Drawn-out court cases and procedures, arbitrary arrests as well as the
detention of petty offenders without the option of bail are among the
factors causing prison congestion, according the Togolese Human Rights
League (LTDH).
“The prison overpopulation is very alarming. The consequences are dire,
indeed fatal for the detainees,” LTDH president Raphaël Kpandé-Adjaré
told IRIN.
Of the 3,844 prisoners in Togo, only 1,347 are convicts. The rest, about
65 percent, are awaiting trial and half of them have not been charged,
according to the prison authorities.
In the main prison in the capital Lomé, there are 1,844 inmates yet the
prison was meant to hold 666. At a prison in Tsévié area, 30km from the
capital, 228 people have been locked up in a facility designed to hold
66 - almost four times the capacity.
“We sleep very close to one another, with our heads on someone else’s
feet, like sardines in a tin. At night we sleep in shifts, while some
lie down, the others stand against the wall waiting impatiently for
their turn,” an inmate in the Lomé prison told IRIN on condition of
anonymity.
Sixteen-year-old Amenoussi Dieudonné who was detained for a month after
being arrested in June with a group of protesters demanding fair
elections said: “During my 30-day detention in Lomé prison, I never lay
down. I stayed upright all night and my feet were so swollen.”
Justice Minister Tchitchao Tchalim said in August that 28 prisoners had
died in the first three months of 2012, while LTDH says 18 inmates died
in the Lomé prison alone between January and May.
Judiciary accused
LTDH and Togolese rights group Together for Human Rights (EDH) have
blamed the judiciary for the high prison population. Atlas of Torture, a
watchdog against mistreatment, recently ranked Togo the fourth worst country in the world in terms of the number of detainees awaiting trial.

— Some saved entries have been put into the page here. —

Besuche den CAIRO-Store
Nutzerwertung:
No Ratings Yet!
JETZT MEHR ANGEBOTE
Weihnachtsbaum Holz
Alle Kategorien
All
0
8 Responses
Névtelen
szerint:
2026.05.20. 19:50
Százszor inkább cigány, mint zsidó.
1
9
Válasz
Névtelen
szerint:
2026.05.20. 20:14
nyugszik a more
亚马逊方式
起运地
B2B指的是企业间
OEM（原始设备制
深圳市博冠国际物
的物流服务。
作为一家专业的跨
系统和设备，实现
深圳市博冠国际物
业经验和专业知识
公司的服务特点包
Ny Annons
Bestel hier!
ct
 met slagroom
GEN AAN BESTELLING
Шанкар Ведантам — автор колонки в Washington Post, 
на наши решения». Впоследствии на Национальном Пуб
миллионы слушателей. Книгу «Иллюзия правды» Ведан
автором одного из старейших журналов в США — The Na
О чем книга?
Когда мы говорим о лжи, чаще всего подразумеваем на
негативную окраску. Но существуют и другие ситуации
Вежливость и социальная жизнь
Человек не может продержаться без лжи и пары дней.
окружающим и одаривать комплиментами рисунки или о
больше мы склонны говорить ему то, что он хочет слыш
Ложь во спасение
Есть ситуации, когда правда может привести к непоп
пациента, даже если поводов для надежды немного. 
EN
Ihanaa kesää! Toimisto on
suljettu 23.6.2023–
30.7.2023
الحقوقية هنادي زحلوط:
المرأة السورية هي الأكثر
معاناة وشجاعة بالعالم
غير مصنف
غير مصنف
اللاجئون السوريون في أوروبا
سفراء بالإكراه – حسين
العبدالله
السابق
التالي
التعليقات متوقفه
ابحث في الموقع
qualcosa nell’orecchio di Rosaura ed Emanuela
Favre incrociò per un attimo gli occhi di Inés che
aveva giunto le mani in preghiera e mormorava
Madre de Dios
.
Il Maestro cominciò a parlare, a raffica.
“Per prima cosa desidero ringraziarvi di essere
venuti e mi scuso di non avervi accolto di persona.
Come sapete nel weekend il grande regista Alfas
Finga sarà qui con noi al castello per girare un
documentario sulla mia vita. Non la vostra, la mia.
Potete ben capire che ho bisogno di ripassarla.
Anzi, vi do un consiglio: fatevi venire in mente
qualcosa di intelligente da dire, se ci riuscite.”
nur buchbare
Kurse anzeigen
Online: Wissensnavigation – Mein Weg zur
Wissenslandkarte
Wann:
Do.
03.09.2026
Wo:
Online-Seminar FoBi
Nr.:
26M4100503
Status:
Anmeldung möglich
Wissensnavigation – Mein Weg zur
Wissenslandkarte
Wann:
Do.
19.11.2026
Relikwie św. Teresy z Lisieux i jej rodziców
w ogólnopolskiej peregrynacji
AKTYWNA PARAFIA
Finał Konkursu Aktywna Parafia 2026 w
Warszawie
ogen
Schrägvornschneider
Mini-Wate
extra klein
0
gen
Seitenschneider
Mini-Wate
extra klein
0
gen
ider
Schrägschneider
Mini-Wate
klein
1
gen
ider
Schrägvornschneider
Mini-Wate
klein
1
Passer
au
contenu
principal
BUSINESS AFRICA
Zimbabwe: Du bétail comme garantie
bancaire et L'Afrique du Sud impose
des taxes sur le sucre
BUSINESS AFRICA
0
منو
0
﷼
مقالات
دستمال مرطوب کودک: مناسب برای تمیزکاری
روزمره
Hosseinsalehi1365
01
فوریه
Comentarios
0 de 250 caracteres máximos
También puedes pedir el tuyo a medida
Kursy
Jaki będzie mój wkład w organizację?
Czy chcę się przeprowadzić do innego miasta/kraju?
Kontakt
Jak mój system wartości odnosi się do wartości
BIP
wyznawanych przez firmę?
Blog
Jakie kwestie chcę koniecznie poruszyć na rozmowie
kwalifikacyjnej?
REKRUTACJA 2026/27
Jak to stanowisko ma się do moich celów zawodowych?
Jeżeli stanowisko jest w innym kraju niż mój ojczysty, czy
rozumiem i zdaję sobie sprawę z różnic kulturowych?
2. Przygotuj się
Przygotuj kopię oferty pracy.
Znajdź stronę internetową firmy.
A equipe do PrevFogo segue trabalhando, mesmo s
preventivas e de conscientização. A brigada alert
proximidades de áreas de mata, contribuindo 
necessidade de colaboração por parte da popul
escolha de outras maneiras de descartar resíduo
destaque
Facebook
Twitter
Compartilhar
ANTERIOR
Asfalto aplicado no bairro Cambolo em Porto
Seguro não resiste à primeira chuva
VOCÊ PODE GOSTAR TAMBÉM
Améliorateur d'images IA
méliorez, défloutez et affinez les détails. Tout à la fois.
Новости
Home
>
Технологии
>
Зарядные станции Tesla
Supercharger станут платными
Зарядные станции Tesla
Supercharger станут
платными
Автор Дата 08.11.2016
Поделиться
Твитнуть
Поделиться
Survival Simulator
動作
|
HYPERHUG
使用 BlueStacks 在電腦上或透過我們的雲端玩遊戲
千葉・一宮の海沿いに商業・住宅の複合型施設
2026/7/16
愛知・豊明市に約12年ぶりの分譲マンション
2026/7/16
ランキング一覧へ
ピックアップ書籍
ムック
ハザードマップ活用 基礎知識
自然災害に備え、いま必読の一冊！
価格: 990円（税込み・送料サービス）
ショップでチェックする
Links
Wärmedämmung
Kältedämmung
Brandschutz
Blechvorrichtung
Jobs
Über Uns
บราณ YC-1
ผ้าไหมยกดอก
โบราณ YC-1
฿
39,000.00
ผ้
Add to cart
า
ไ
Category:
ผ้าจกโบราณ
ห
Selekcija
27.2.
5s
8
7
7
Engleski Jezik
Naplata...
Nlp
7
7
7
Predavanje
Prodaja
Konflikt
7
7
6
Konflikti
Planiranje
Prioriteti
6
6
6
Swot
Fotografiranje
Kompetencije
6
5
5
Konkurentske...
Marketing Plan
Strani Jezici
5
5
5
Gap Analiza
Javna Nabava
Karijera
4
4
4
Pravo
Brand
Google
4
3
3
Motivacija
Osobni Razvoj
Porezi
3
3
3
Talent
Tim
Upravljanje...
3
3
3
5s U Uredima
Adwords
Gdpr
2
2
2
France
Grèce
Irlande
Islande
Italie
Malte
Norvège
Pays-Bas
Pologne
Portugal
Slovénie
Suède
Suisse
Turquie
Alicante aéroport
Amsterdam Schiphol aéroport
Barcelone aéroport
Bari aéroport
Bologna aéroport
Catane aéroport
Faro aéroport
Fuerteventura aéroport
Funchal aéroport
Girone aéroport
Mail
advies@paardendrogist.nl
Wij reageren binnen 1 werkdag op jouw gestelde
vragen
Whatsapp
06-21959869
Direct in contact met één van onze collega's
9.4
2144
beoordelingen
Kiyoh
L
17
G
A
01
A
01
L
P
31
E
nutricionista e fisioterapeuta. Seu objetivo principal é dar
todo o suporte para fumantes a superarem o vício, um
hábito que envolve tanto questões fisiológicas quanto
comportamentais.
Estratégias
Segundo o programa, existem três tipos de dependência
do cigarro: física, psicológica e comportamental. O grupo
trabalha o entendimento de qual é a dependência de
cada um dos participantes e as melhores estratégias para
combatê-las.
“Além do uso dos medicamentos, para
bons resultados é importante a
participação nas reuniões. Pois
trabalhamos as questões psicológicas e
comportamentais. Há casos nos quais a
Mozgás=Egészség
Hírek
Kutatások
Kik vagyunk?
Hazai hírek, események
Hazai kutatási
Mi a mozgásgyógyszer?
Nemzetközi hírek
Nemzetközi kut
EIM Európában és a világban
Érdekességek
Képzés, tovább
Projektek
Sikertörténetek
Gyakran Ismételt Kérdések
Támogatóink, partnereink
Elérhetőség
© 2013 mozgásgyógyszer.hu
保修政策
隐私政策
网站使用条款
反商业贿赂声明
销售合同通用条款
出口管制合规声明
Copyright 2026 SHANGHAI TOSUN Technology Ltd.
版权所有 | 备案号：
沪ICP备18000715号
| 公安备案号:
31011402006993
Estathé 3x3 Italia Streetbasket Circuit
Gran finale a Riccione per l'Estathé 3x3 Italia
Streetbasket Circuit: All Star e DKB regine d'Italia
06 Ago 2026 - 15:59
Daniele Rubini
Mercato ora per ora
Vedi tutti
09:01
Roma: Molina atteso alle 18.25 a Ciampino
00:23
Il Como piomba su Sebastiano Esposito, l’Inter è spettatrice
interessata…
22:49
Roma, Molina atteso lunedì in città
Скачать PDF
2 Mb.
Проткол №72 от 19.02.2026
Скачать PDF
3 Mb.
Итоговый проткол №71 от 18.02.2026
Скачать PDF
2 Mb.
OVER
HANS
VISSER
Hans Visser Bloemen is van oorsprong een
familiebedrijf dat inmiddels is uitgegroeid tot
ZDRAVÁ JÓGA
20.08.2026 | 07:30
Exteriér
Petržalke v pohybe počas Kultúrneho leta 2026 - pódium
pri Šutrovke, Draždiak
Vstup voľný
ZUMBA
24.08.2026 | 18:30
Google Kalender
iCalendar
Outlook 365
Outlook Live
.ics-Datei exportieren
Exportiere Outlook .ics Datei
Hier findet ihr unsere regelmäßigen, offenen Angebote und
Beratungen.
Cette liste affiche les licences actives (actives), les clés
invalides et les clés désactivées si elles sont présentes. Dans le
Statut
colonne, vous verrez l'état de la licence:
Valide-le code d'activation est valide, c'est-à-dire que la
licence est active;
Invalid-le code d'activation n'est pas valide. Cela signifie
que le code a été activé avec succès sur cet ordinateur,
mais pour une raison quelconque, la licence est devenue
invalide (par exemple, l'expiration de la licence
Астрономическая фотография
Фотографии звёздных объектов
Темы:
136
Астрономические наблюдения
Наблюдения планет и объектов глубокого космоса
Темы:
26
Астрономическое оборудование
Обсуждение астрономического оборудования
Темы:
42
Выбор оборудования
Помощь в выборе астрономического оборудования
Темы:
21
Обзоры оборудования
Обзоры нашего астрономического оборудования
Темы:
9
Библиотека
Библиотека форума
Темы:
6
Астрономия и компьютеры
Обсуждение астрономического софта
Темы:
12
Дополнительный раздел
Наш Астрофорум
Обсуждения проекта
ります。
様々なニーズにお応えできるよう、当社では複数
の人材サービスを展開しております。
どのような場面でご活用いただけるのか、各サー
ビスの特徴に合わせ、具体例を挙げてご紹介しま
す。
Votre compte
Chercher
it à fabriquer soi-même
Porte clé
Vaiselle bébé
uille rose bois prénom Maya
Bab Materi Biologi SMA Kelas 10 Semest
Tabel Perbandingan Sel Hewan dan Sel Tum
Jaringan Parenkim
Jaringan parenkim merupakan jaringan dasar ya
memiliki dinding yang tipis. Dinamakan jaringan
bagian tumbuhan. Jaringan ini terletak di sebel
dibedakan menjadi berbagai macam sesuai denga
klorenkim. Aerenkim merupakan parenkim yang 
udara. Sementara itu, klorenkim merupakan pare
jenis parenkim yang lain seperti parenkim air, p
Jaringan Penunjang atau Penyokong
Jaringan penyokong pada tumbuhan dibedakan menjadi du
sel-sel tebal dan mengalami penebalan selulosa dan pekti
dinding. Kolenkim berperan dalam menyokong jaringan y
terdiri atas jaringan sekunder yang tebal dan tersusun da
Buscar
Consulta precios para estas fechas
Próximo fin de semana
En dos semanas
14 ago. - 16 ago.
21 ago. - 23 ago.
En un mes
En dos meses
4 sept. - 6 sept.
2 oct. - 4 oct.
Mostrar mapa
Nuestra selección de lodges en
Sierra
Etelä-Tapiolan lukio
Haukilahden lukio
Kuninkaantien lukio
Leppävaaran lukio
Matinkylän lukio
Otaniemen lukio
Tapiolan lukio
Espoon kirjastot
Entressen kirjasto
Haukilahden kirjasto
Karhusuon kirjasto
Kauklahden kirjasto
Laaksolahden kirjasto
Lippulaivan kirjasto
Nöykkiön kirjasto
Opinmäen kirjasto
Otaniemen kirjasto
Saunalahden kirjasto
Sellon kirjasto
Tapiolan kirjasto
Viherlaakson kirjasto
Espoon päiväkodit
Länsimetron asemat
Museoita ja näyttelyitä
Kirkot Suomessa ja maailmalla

“Judges hesitate to issue orders to temporarily free those in remand.
Some court rulings are also not respected,” said Jil-Benoît Afangbédji,
head of EDH, citing the case of a suspect who was detained in Tsévié
prison despite the Supreme Court ordering his release on bail.
“This situation caused by government officials is an impediment to reducing the prison population,” he added.
However, Tsévié prosecutor Placide Clément Kokouvi Mawunou defended the
judges, arguing that they were doing their best, while the prosecutors
face difficult working conditions. “You use your own computer, vehicle
and telephones to prepare cases.”
When a country has more than 30 percent of all detainees awaiting trial,
it is an indication of a failure in the administration of justice,
according to Atlas of Torture.
Despite Togo launching the Urgent Prison Support Programme in 2006, an
initiative backed by the European Union to improve prisons, little has
changed and many prisons see cases of tuberculosis.
Afangbédji of the EDH said there was no evidence the government was
doing much to reduce prison congestion and improve justice delivery.
“Today it is an open secret that the population of the detainees is way
above the capacity of our prisons. This didn’t begin today and a
solution should be found… We can say that the government has no real
will to reduce the prison population,” Afangbédji said.
However, prisons’ administration director Kodjo Gnambi Garba said the
government “has done a lot to improve prisons, but the results take time
to be seen. The government has set in motion urgent measures to
decrease the prison population.”
Reforms planned
The authorities plan to reduce the number of those on remand by half by
the end of 2012 by speeding up court cases, increasing court personnel
and hearings as well as granting bail and freeing petty offenders such
as those accused of stealing chickens, sheep or mobile phones.
“The authorities are concerned by the provisional detention.
Instructions have been issued to reduce the number by half by the end of
the year,” said Justice Minister Tchitchao Tchalim, adding that there
were plans to also modernize the judiciary.
“The plan will see the construction of new prisons, adding personnel and
material in the judiciary, annual recruitment of magistrates and
reorganizing the prisons’ administration staff.”